В детстве она часто рисовала в воображении разные чудеса. Например, как она забиралась на дерево, находя плод манго из чистого золота. Или мечтала о принце, который встретит ее, когда она будет стирать одежду в реке, и ее красота так поразит его, что он похитит ее и увезет в свой дворец из лунного камня и яшмы. Но сейчас Лайла повзрослела и понимала, что боль и есть настоящее чудо. Боль была пронзительной, яркой чертой между жизнью и смертью.
Несколько дней назад Лайла стояла на коленях на ледяном полу, охваченная ужасной болью, не в силах даже вздохнуть. Она представляла, что никогда не увидит, как Гипнос помахивает очередным бокалом с вином, как Энрике открывает книгу, Зофья тянется за спичкой или как улыбается Северин. Для каждой потерянной частицы самой себя, заключенной в уходящих секундах, ударах сердца и ощущениях, возрождение надежды было подобно вспыхивающему огню факела, разгонявшего тьму.
Пустота напоминала тень смерти, и все же это еще был не конец.
ВОЗМОЖНО, ВСЕЛЕННУЮ ВОСХИЩАЛ ее нелепый оптимизм, потому что вскоре ее ожидали новые чудеса. В глубине кладовки Лайла отыскала банку если и не свежеиспеченных, то, по крайней мере, не давнишних сахарных печений. Поискав еще, она обнаружила сахарную пудру, чтобы присыпать печенье, как любила Зофья. В шкафчиках нашлись также какао-бобы, превратившиеся в горячий шоколад для Энрике и Гипноса, а когда она порылась в поисках корицы, чтобы добавить в напиток, то нащупала гладкие металлические края и вытащила банку с леденцами.
Увидев ее, она расхохоталась.
– Отлично, – произнесла Лайла вслух.
Держа в руках поднос с едой и напитками, Лайла направилась в библиотеку. Раньше она много раз проделывала этот путь, но сегодня в этом чувствовалось нечто напоминавшее ритуал. Словно она делала пожертвование чему-то более важному, чем она сама, и могла лишь надеяться, что этого будет достаточно. Дверь оказалась слегка приоткрыта, и, распахнув ее, она ощутила странную вибрацию в воздухе.
– Лайла, стой! – крикнул кто-то. – Мы снова открыли карту.
Но было слишком поздно.
Дверь уже распахнулась. В тот момент, когда она оказалась внутри, крупная капля упала на ее запястье. Это напоминало дождь, но он был холоднее и казался живым. Сотворенное осознание иголочками пронзило ее кожу, растворяясь в крови и наполняя ее разум видениями. Оглядевшись, она заметила, что комната исчезла, а она оказалась в странном месте, которого никогда раньше не видела.
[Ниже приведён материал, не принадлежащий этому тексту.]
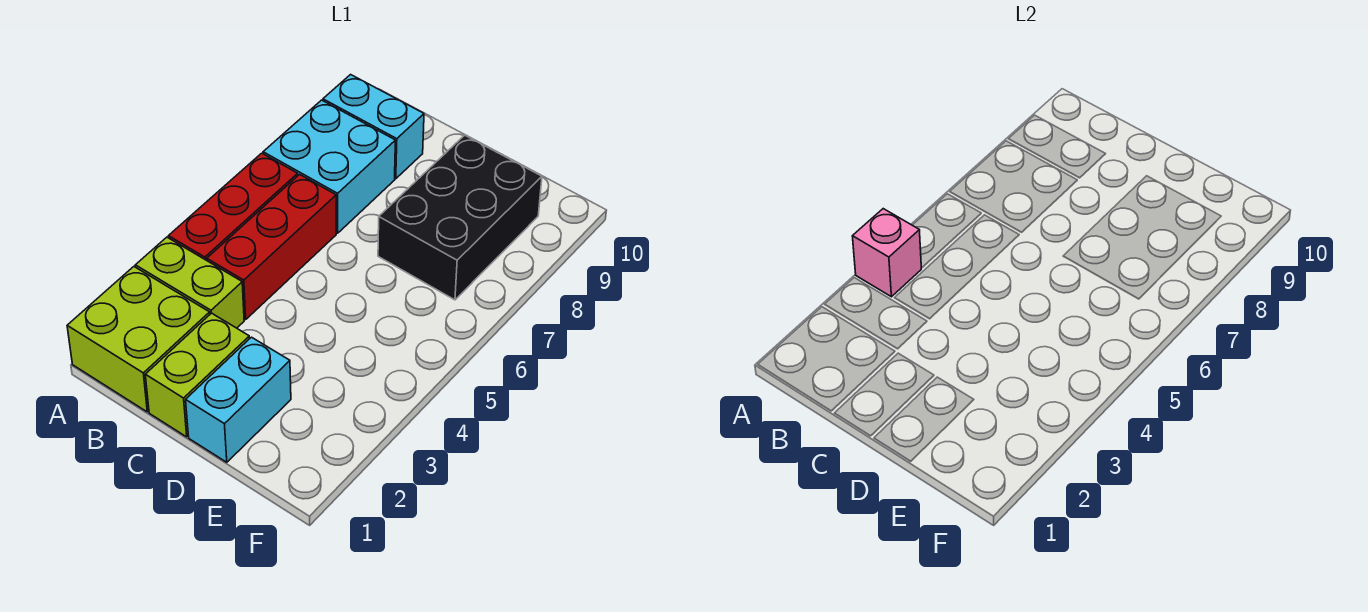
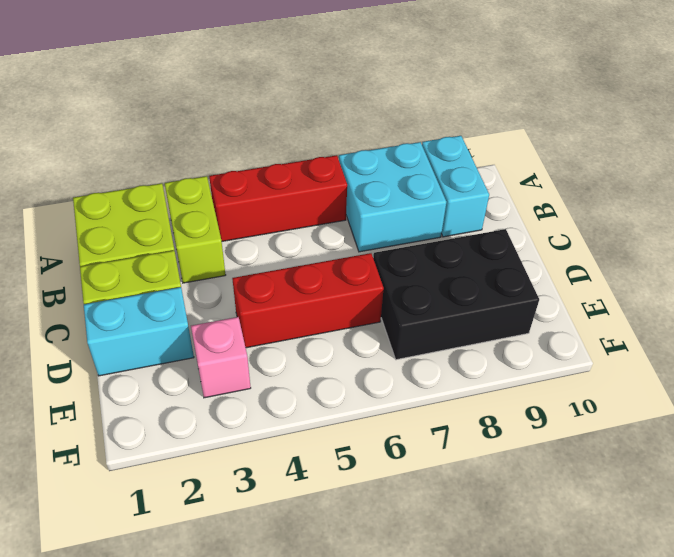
pink 1x1 brick [852,209,921,297] -> pink 1x1 brick moved to [191,317,251,398]
red 1x3 brick [207,174,336,320] -> red 1x3 brick moved to [232,253,384,348]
Она стояла в темной воде подземного озера. Над ней со сводчатого потолка свисало множество сталактитов, окруженных блестящими вкраплениями обсидиана и гагата, словно кто-то выдолбил молотом куски ночного неба и выстелил его осколками потолок пещеры. Ее сознание рванулось вперед, увлекая ее над водами озера. Только сейчас она поняла, что дно было усеяно человеческими костями. Вода простиралась на сотни метров вперед, упираясь в стену из резного полупрозрачного янтаря. На стене плясали блики далеких огней, тени скользили по ее поверхности, делая нечеткими детали происходящего за ней. Но там, огромные и непостижимые разумом, возвышались силуэты исполинов, выстроившиеся по бокам приземистой зубчатой конструкции.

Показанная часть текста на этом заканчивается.